12.04.2009

Just a Face in the Crowd

This morning I went to Norfolk for my Friday morning coffee in Ghent. It was the first time in a little over a month. If you are not familiar with my visits to Norfolk. It is just to establish a base there for when we launch the Norfolk campus in 2010. So anyway....it has been a while. I have a tab going which to my discovery only had .48 cents left on it. So I paid my $1.95 for my medium coffee, and proceeded to find a territory that I could claim as my own. I would stake my position and set up shop. Maybe listen to a sermon, observe the locals, or just surf the Internet. Well as I was on my way to grab a seat I recognized a familiar face. Now this face wasn't familiar because I have been going to Elliot's Fairgrounds Coffee Shop in Ghent, but rather it was familiar because I had spent time with this person while stationed on the mighty USS Cape St. George the Navy's finest Cruiser. Just to be sure it was him, I asked his name and sure enough it was SK2 James Gould. Now James wasn't the sharpest tool in the shed, even though owning a MA in business. Also he was kind of an idiot savant when it came to life. He was the butt of many jokes, and sad to say on the receiving end of some of mine. He was a likable guy though. Well past his prime, but serving the country nonetheless. So long story short, to stumble upon him after 5 years of not seeing him had to be a God thing.
We got to talking about life and where each of us is at. He is in the process of getting out of the Navy and moving back home to be near his mother who has been diagnosed with cancer. Also he suffers with an anxiety disorder, and if you met him you would understand why. I don't say that to disrespect him.
While talking I asked him how he remembered me. This of course was after I revealed to him of me being a Pastor. What I would hear next would sadden me but not surprise me. He went onto say that I was not one that he saw as a troublemaker or knew of as getting into trouble. He saw me as a guy who would go to the bars, have a drink, and then go on with my business while in port. He saw me as just a "face in the crowd". Now this to me was all an accurate statement. The thing that saddened me was that I was known more for what I wouldn't do than what I was about. While in the Navy I claimed to be a Christian, but I didn't live it. I told people that I was going to be a Pastor, but I didn't witness to them. I did everything to be just a "face in the crowd". This challenged me!!! But I know that reconnecting with him was no coincidence.

----

• [Brief A] Copy out the passage of the coffee shop blog post starting at "While talking I" and ending at "was no coincidence.".
• [Brief B] Continue the coffee shop blog post from its last sentence.

Dataset entries
----

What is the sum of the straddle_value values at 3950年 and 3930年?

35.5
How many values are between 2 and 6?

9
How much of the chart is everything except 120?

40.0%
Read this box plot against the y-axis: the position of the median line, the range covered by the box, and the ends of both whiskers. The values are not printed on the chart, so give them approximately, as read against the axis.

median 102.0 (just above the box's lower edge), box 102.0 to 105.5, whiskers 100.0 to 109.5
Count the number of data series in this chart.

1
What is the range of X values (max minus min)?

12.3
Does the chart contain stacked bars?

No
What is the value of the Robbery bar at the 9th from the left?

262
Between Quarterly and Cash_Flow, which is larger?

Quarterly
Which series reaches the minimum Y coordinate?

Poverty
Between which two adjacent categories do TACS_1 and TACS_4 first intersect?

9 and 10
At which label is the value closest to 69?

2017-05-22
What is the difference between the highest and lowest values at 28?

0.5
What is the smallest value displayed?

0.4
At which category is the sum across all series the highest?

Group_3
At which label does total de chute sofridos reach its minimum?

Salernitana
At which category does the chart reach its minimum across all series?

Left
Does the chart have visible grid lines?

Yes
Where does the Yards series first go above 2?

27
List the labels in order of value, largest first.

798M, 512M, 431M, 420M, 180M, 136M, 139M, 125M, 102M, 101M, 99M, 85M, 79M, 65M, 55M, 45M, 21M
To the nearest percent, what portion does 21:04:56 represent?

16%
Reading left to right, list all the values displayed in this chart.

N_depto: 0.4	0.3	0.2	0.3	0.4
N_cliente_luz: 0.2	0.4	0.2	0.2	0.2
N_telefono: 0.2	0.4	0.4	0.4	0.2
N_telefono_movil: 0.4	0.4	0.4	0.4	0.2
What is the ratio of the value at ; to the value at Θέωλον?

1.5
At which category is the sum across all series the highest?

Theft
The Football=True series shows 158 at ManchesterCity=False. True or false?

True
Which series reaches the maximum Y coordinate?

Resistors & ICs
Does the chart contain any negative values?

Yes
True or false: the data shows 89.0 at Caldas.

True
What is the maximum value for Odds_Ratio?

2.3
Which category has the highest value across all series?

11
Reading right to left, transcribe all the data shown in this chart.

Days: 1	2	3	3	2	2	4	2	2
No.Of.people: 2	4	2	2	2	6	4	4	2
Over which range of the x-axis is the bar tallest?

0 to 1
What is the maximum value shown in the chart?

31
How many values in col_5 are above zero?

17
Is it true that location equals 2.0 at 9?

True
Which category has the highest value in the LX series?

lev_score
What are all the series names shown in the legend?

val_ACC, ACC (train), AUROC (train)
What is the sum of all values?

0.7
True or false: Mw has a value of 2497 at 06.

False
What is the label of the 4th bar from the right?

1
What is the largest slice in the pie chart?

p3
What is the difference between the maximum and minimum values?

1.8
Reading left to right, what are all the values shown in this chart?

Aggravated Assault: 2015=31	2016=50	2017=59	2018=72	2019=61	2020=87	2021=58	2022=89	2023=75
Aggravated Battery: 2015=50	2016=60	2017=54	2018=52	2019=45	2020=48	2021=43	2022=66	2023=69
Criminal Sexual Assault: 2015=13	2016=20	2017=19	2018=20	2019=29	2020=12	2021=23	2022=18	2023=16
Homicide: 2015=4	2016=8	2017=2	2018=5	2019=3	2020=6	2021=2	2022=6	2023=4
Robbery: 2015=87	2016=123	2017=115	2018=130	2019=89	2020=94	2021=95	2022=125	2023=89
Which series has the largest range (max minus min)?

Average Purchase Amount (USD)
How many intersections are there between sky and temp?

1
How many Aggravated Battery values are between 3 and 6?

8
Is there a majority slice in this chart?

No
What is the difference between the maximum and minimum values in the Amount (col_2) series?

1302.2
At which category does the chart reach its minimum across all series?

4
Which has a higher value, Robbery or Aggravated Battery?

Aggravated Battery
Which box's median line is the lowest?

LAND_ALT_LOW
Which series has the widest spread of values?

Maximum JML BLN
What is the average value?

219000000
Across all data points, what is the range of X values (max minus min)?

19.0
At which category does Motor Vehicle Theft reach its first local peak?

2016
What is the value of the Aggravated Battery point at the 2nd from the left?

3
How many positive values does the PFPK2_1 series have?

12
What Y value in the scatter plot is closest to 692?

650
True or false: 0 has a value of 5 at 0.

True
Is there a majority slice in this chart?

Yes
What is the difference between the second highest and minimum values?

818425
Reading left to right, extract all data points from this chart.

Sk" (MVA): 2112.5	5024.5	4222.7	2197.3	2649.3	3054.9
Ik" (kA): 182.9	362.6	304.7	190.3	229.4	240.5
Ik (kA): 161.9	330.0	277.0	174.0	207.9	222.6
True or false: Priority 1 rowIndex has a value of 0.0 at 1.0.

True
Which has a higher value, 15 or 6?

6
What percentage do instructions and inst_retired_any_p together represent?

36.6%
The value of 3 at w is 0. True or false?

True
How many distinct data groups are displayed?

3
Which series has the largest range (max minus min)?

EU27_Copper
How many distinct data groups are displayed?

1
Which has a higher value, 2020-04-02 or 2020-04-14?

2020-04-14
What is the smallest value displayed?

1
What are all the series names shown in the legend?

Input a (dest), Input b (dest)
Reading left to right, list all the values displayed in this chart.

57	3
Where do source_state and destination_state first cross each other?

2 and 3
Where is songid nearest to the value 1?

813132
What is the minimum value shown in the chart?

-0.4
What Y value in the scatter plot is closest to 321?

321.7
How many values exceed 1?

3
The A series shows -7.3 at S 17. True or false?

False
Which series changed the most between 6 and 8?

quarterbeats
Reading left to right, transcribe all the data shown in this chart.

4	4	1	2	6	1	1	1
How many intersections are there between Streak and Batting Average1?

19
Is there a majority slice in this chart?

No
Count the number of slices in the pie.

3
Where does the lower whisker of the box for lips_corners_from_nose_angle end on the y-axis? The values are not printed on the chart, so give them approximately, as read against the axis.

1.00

----

• [Task answer A]
While talking I asked him how he remembered me. This of course was after I revealed to him of me being a Pastor. What I would hear next would sadden me but not surprise me. He went onto say that I was not one that he saw as a troublemaker or knew of as getting into trouble. He saw me as a guy who would go to the bars, have a drink, and then go on with my business while in port. He saw me as just a "face in the crowd". Now this to me was all an accurate statement. The thing that saddened me was that I was known more for what I wouldn't do than what I was about. While in the Navy I claimed to be a Christian, but I didn't live it. I told people that I was going to be a Pastor, but I didn't witness to them. I did everything to be just a "face in the crowd". This challenged me!!! But I know that reconnecting with him was no coincidence.

• [Task answer B]
I have a picture of him and I in a bar in Turkey. I would often look at that picture and wish that I had been nicer to him, or that I would have stood up for him. But how could I have? I was just a face in the crowd. I had at one point wrote off that time of my life. But the kind of God we serve didn't. He kept it tucked hidden away until the moment that I would best be ready for it. Until today.
James and I talked for 2-3 hours about life. About everything from religion, politics, the economy. About each other. I was able to be that person that was able to share my love for the Lord. I was able to look at him and be accepting of him despite his eccentricities. I was able to shower him with love and compassion. I now have that part of my life back. I am more complete because of that encounter today. That is the kind of God we serve. He takes those "face in the crowd" parts of our life and transforms them into God moments. Only He can do that. Only He can restore us to where we want to be.
So if you are living in those "face in the crowd" seasons of life, have faith and know that God can bring everything full circle when He is ready. Just give it to Him and He will do it. Sometimes He needs to do more in us before He can do more through us.